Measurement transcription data

********************

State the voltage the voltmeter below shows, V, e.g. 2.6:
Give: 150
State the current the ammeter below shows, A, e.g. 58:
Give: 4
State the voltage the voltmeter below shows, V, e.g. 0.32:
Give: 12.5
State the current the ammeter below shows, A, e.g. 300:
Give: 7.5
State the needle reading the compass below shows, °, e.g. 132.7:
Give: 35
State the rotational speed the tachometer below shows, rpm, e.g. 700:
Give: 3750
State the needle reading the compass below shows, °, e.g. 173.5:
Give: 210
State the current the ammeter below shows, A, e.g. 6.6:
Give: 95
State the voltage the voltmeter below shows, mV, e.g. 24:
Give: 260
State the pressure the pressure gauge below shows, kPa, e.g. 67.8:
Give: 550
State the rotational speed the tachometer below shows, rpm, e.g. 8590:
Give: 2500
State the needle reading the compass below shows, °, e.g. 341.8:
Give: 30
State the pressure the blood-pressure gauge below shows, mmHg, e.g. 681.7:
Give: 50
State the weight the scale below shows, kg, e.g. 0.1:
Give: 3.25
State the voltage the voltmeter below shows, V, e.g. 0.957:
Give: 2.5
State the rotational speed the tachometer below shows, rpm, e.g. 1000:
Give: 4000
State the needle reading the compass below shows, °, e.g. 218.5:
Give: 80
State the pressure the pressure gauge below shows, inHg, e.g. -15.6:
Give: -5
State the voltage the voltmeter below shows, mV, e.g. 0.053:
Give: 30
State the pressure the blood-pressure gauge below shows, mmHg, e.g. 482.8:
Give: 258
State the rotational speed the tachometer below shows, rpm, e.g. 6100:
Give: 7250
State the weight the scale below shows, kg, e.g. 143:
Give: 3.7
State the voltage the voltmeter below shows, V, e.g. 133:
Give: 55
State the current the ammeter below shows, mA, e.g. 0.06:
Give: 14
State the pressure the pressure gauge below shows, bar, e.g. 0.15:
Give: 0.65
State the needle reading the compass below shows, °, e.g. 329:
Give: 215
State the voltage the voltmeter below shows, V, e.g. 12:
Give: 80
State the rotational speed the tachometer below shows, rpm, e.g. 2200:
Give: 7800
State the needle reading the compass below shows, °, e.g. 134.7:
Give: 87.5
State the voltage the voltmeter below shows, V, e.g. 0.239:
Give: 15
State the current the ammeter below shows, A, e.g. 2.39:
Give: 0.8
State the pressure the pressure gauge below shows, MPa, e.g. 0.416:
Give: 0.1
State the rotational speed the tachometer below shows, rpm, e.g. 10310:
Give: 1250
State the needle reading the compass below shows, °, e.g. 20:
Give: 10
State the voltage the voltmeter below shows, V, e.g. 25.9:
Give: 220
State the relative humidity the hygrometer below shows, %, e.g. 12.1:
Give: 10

********************

EXERCISE:
Count the lines in the items above that contain the string "current", matching case exactly, and reply with the number alone.

RESULT FOR THIS TASK:
5